START DATA PROVIDED

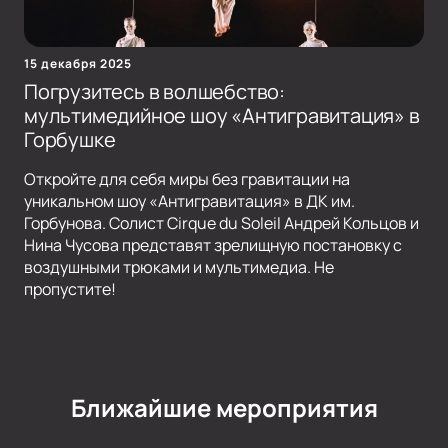
15 декабря 2025
Погрузитесь в волшебство:
мультимедийное шоу «Антигравитация» в
Горбушке
Откройте для себя миры без гравитации на
уникальном шоу «Антигравитация» в ДК им.
Горбунова. Солист Cirque du Soleil Андрей Кольцов и
Нина Чусова представят зрелищную постановку с
воздушными трюками и мультимедиа. Не
пропустите!
Ближайшие мероприятия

END DATA PROVIDED

◆ **WHAT THE TASK ASKS**:
The answer should hold the lines from the one containing "Нина Чусова представят зрелищную постановку с" through the end of the entries above, set down exactly, with both ends included.

◆ **YOUR RESPONSE**:
Нина Чусова представят зрелищную постановку с
воздушными трюками и мультимедиа. Не
пропустите!
Ближайшие мероприятия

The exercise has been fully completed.